=== Supplied data ===
━━━

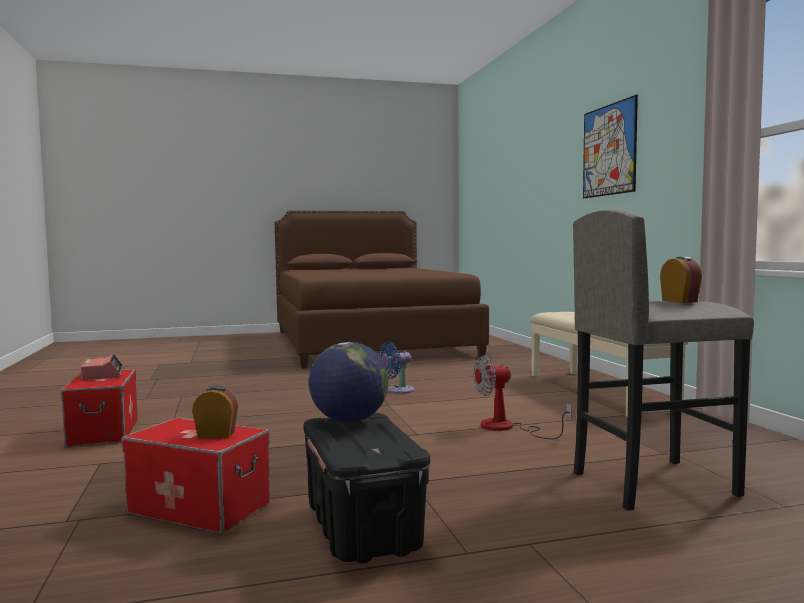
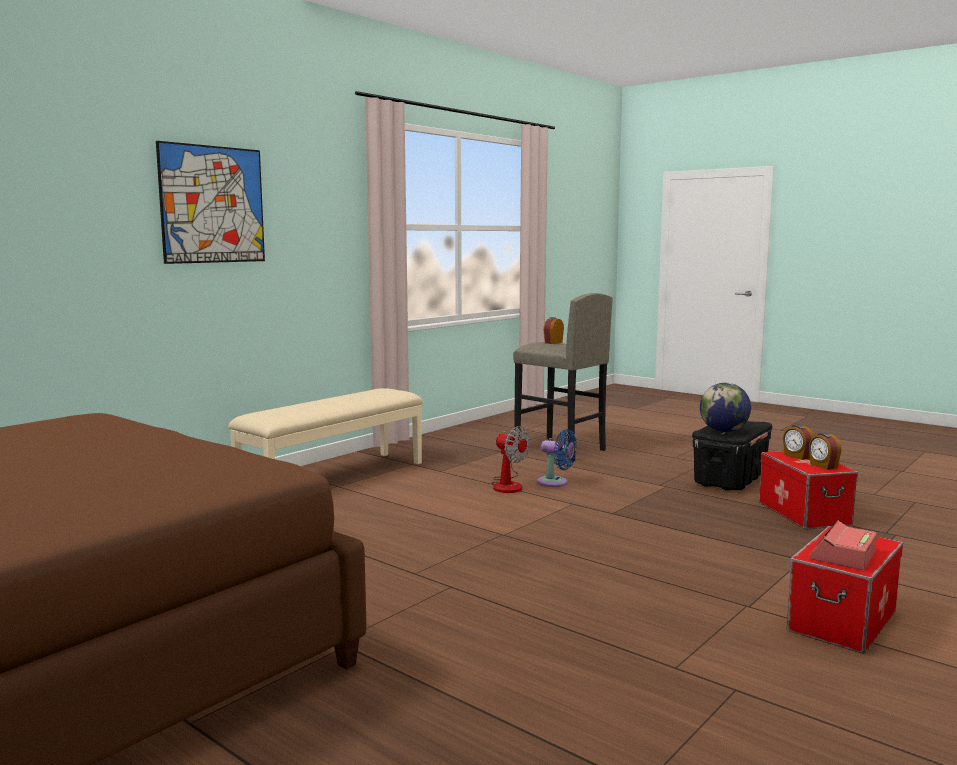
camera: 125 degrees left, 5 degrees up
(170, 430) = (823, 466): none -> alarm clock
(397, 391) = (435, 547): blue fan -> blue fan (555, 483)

━━━

=== Task prompt ===
A word-for-word copy of the data above is needed, one that omits the pictures.

=== Task result ===
camera: 125 degrees left, 5 degrees up
(170, 430) = (823, 466): none -> alarm clock
(397, 391) = (435, 547): blue fan -> blue fan (555, 483)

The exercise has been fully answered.